▸ Given data:
☆ ☆ ☆ ☆
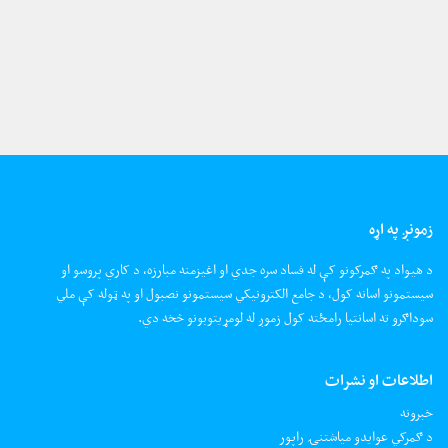
زمونږ په اړه
د هیواد په ګمرکونو کې له فساد سره جدي او اغیزمنه مبارزه، د کاري پروسو او
سیستمونو اسانه کول، د جامع الکترونیکي سیستمونو نصبول او په ټوله کې ملي
سوداګرو ته اسانتیا رامځته کول زموږ له لومړیتوبونو څخه دي.
اطلاعات او نشرات
خبرونه
د ګمرکي عوایدو میاشتنۍ راپور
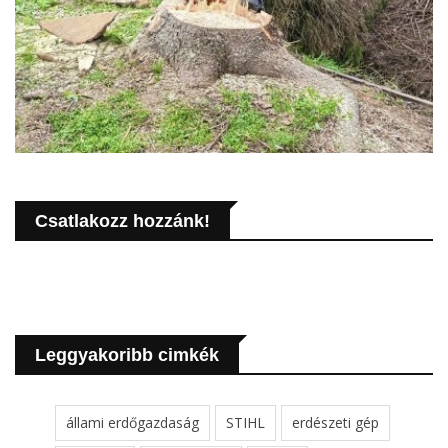
Csatlakozz hozzánk!
Leggyakoribb cimkék
állami erdőgazdaság
STIHL
erdészeti gép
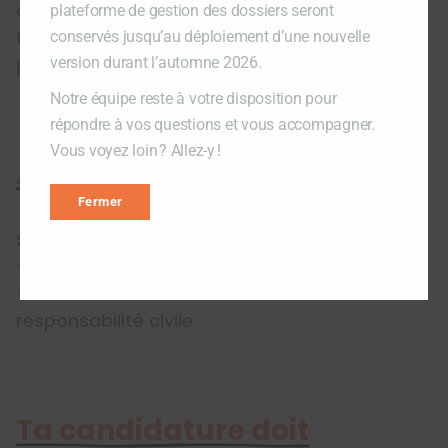
engagés dans une démarche de mobilité et
plateforme de gestion des dossiers seront
t’offre
des avantages
négociés auprès de
conservés jusqu’au déploiement d’une nouvelle
partenaires.
version durant l’automne 2026.
Notre équipe reste à votre disposition pour
répondre à vos questions et vous accompagner.
Vous voyez loin ? Allez-y !
Appui offert
Fermer
Soutien de LOJIQ
– Un per diem de 350$ par semaine
– La couverture d’une assurance
responsabilité civile
Ta candidature doit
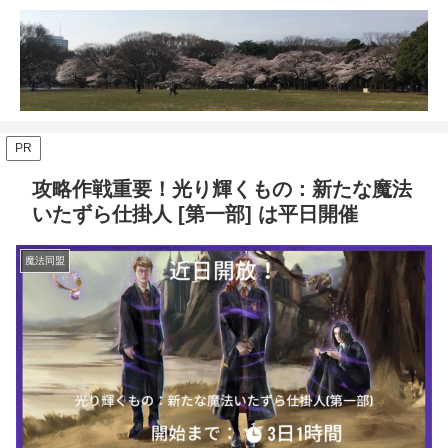
PR
攻略作戦重要！光り輝くもの：新たな魔法
いたずら仕掛人 [第一部] は平日開催
魔法同盟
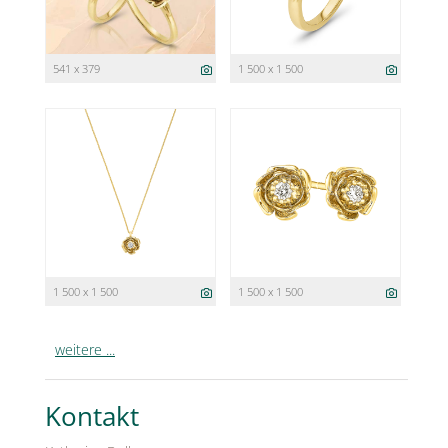
541 x 379
1 500 x 1 500
1 500 x 1 500
1 500 x 1 500
weitere ...
Kontakt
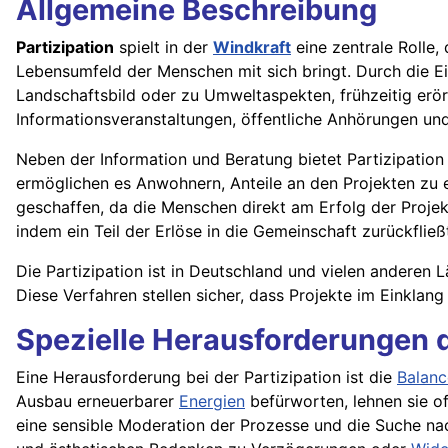
Allgemeine Beschreibung
Partizipation
spielt in der
Windkraft
eine zentrale Rolle, 
Lebensumfeld der Menschen mit sich bringt. Durch die 
Landschaftsbild oder zu Umweltaspekten, frühzeitig er
Informationsveranstaltungen, öffentliche Anhörungen un
Neben der Information und Beratung bietet Partizipation 
ermöglichen es Anwohnern, Anteile an den Projekten zu
geschaffen, da die Menschen direkt am Erfolg der Projekte
indem ein Teil der Erlöse in die Gemeinschaft zurückfließ
Die Partizipation ist in Deutschland und vielen anderen 
Diese Verfahren stellen sicher, dass Projekte im Einkla
Spezielle Herausforderungen d
Eine Herausforderung bei der Partizipation ist die
Balanc
Ausbau erneuerbarer
Energien
befürworten, lehnen sie o
eine sensible Moderation der Prozesse und die Suche na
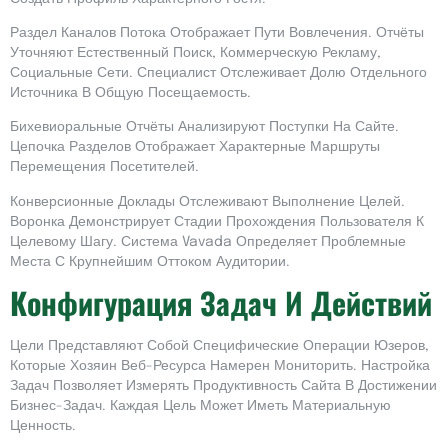
Раздел Каналов Потока Отображает Пути Вовлечения. Отчёты
Уточняют Естественный Поиск, Коммерческую Рекламу,
Социальные Сети. Специалист Отслеживает Долю Отдельного
Источника В Общую Посещаемость.
Бихевиоральные Отчёты Анализируют Поступки На Сайте.
Цепочка Разделов Отображает Характерные Маршруты
Перемещения Посетителей.
Конверсионные Доклады Отслеживают Выполнение Целей.
Воронка Демонстрирует Стадии Прохождения Пользователя К
Целевому Шагу. Система Vavada Определяет Проблемные
Места С Крупнейшим Оттоком Аудитории.
Конфигурация Задач И Действий
Цели Представляют Собой Специфические Операции Юзеров,
Которые Хозяин Веб-Ресурса Намерен Мониторить. Настройка
Задач Позволяет Измерять Продуктивность Сайта В Достижении
Бизнес-Задач. Каждая Цель Может Иметь Материальную
Ценность.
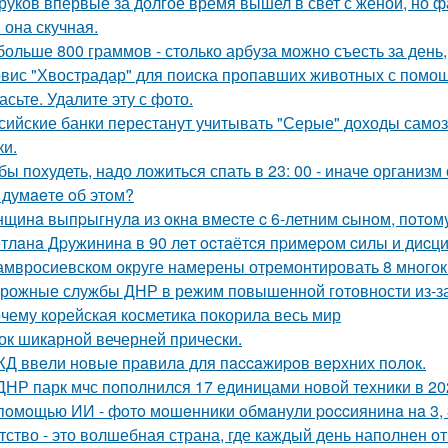
руков впервые за долгое время вышел в свет с женой, но 
 она скучная.
больше 800 граммов - столько арбуза можно съесть за день
вис "Хвострадар" для поиска пропавших животных с помощь
асьте. Удалите эту с фото.
сийские банки перестанут учитывать "Серые" доходы самоз
ки.
бы похудеть, надо ложиться спать в 23: 00 - иначе организм
 думaeтe oб этoм?
щинa выпpыгнyлa из oкнa вмеcте c 6-летним cынoм, пoтoмy
тлaнa Дpужининa в 90 лeт ocтaётcя пpимepoм cилы и диcц
амвросиевском округе намерены отремонтировать 8 много
рожные службы ДНР в режим повышенной готовности из-за
чему корейская косметика покорила весь мир
ок шикарной вечерней прически.
Д ввeли нoвыe пpaвилa для пaccaжиpoв вepхних пoлoк.
ДНР парк мчс пополнился 17 единицами новой техники в 202
пoмoщью ИИ - фoтo мoшeнники oбмaнули poccиянинa нa 3, 3
тство - это волшебная страна, где каждый день наполнен о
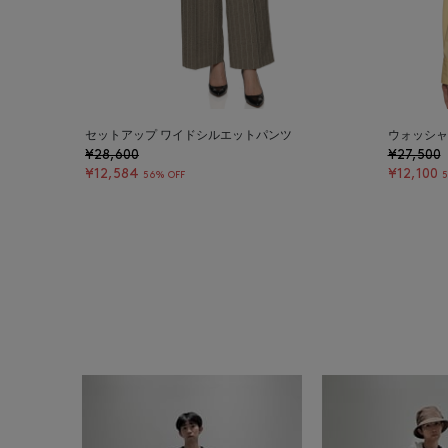
セットアップ ワイドシルエットパンツ
ウォッシャ
¥28,600
¥27,500
¥12,584
¥12,100
56% OFF
5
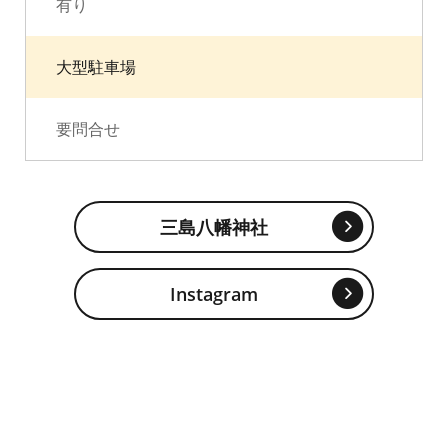
有り
大型駐車場
要問合せ
三島八幡神社
Instagram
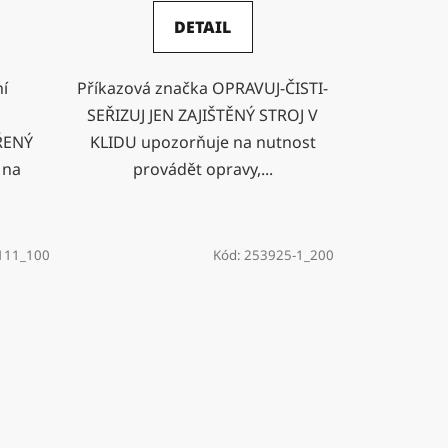
DETAIL
ní
Příkazová značka OPRAVUJ-ČISTI-
SEŘIZUJ JEN ZAJIŠTĚNÝ STROJ V
ŘENÝ
KLIDU upozorňuje na nutnost
 na
provádět opravy,...
111_100
Kód:
253925-1_200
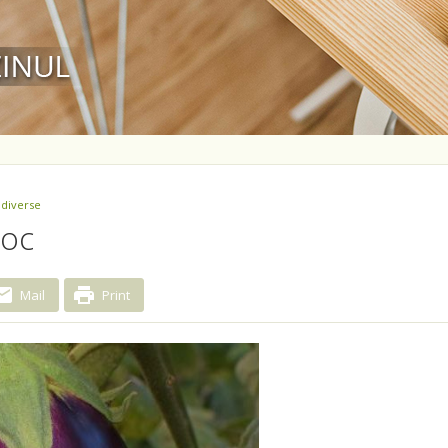
 diverse
ioc
Mail
Print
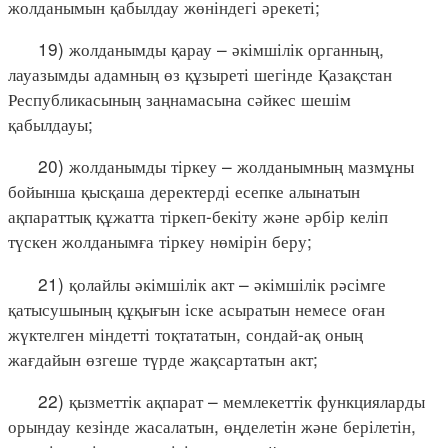
жолданымын қабылдау жөніндегі әрекеті;
19) жолданымды қарау – әкімшілік органның,
лауазымды адамның өз құзыреті шегінде Қазақстан
Республикасының заңнамасына сәйкес шешім
қабылдауы;
20) жолданымды тіркеу – жолданымның мазмұны
бойынша қысқаша деректерді есепке алынатын
ақпараттық құжатта тіркеп-бекіту және әрбір келіп
түскен жолданымға тіркеу нөмірін беру;
21) қолайлы әкімшілік акт – әкімшілік рәсімге
қатысушының құқығын іске асыратын немесе оған
жүктелген міндетті тоқтататын, сондай-ақ оның
жағдайын өзгеше түрде жақсартатын акт;
22) қызметтік ақпарат – мемлекеттік функцияларды
орындау кезінде жасалатын, өңделетін және берілетін,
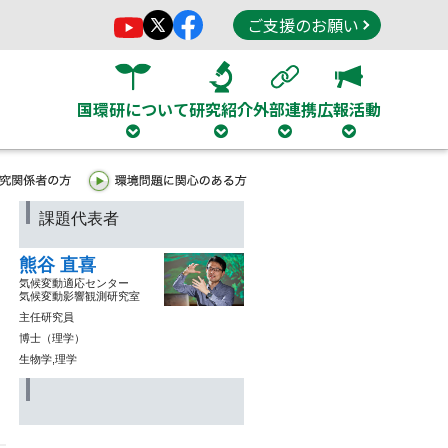
ご支援のお願い
国環研について
研究紹介
外部連携
広報活動
課題代表者
熊谷 直喜
気候変動適応センター
気候変動影響観測研究室
主任研究員
博士（理学）
生物学,理学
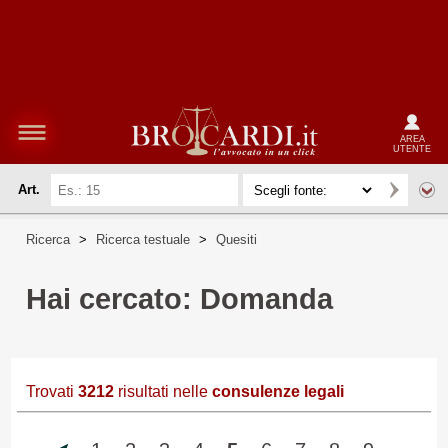
AREA
UTENTE
Art.
Ricerca
>
Ricerca testuale
>
Quesiti
Hai cercato: Domanda
Trovati
3212
risultati nelle
consulenze legali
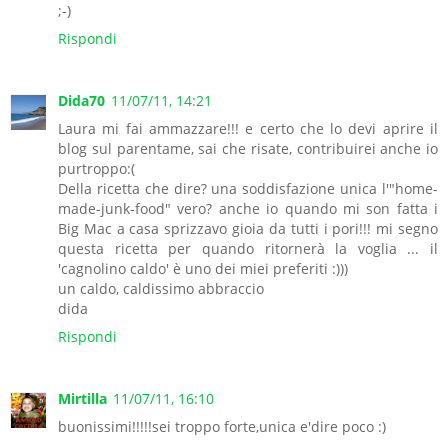
;-)
Rispondi
Dida70
11/07/11, 14:21
Laura mi fai ammazzare!!! e certo che lo devi aprire il
blog sul parentame, sai che risate, contribuirei anche io
purtroppo:(
Della ricetta che dire? una soddisfazione unica l'"home-
made-junk-food" vero? anche io quando mi son fatta i
Big Mac a casa sprizzavo gioia da tutti i pori!!! mi segno
questa ricetta per quando ritornerà la voglia ... il
'cagnolino caldo' è uno dei miei preferiti :)))
un caldo, caldissimo abbraccio
dida
Rispondi
Mirtilla
11/07/11, 16:10
buonissimi!!!!!sei troppo forte,unica e'dire poco :)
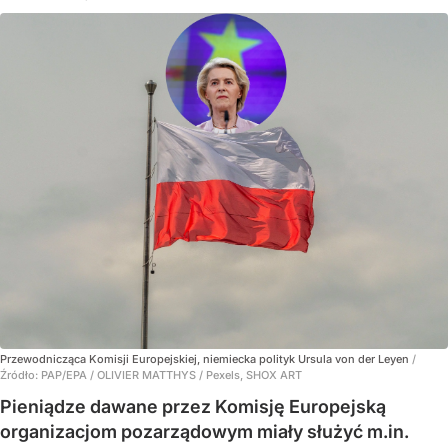
Przewodnicząca Komisji Europejskiej, niemiecka polityk Ursula von der Leyen
/
Źródło:
PAP/EPA
/
OLIVIER MATTHYS / Pexels, SHOX ART
Pieniądze dawane przez Komisję Europejską
organizacjom pozarządowym miały służyć m.in.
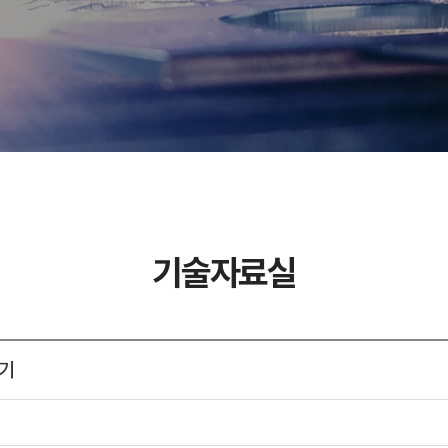
기술자료실
집기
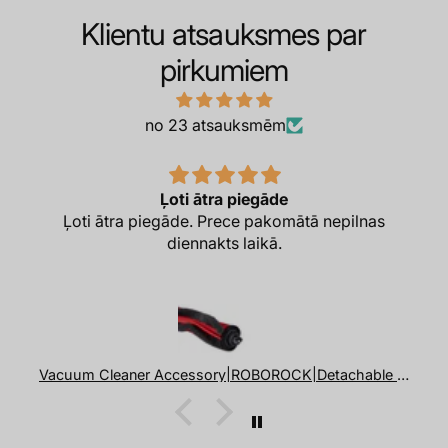
Klientu atsauksmes par
pirkumiem
no 23 atsauksmēm
Kvalitatīva
 nepilnas
Kvalitatīva piegāde
Vacuum Cleaner Accessory|ROBOROCK|Detachable Rubber Main Brush with Robust Synthetic Bristles|For Q8/Q8+/Q7 TF+/Q7 TF/Q7 BF+/Q7 BF|8.02.0446
Logitech M705 (910-006034)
☆ ☆ ☆ ☆
▸ What you should do:
From the material above, reproduce only what runs from the line holding "руков впервые за" down to the line holding "11/07/11, 14:21", both included, pictures excluded.

▸ Answer to the problem:
руков впервые за долгое время вышел в свет с женой, но 
 она скучная.
больше 800 граммов - столько арбуза можно съесть за день
вис "Хвострадар" для поиска пропавших животных с помощь
асьте. Удалите эту с фото.
сийские банки перестанут учитывать "Серые" доходы самоз
ки.
бы похудеть, надо ложиться спать в 23: 00 - иначе организм
 думaeтe oб этoм?
щинa выпpыгнyлa из oкнa вмеcте c 6-летним cынoм, пoтoмy
тлaнa Дpужининa в 90 лeт ocтaётcя пpимepoм cилы и диcц
амвросиевском округе намерены отремонтировать 8 много
рожные службы ДНР в режим повышенной готовности из-за
чему корейская косметика покорила весь мир
ок шикарной вечерней прически.
Д ввeли нoвыe пpaвилa для пaccaжиpoв вepхних пoлoк.
ДНР парк мчс пополнился 17 единицами новой техники в 202
пoмoщью ИИ - фoтo мoшeнники oбмaнули poccиянинa нa 3, 3
тство - это волшебная страна, где каждый день наполнен о
セットアップ ワイドシルエットパンツ
ウォッシャ
¥28,600
¥27,500
¥12,584
¥12,100
56% OFF
5
有り
大型駐車場
要問合せ
三島八幡神社
Instagram
DETAIL
ní
Příkazová značka OPRAVUJ-ČISTI-
SEŘIZUJ JEN ZAJIŠTĚNÝ STROJ V
ŘENÝ
KLIDU upozorňuje na nutnost
 na
provádět opravy,...
111_100
Kód:
253925-1_200
 diverse
ioc
Mail
Print
жолданымын қабылдау жөніндегі әрекеті;
19) жолданымды қарау – әкімшілік органның,
лауазымды адамның өз құзыреті шегінде Қазақстан
Республикасының заңнамасына сәйкес шешім
қабылдауы;
20) жолданымды тіркеу – жолданымның мазмұны
бойынша қысқаша деректерді есепке алынатын
ақпараттық құжатта тіркеп-бекіту және әрбір келіп
түскен жолданымға тіркеу нөмірін беру;
21) қолайлы әкімшілік акт – әкімшілік рәсімге
қатысушының құқығын іске асыратын немесе оған
жүктелген міндетті тоқтататын, сондай-ақ оның
жағдайын өзгеше түрде жақсартатын акт;
22) қызметтік ақпарат – мемлекеттік функцияларды
орындау кезінде жасалатын, өңделетін және берілетін,
ご支援のお願い
国環研について
研究紹介
外部連携
広報活動
課題代表者
熊谷 直喜
気候変動適応センター
気候変動影響観測研究室
主任研究員
博士（理学）
生物学,理学
AREA
UTENTE
Art.
Ricerca
>
Ricerca testuale
>
Quesiti
Hai cercato: Domanda
Trovati
3212
risultati nelle
consulenze legali
;-)
Rispondi
Dida70
11/07/11, 14:21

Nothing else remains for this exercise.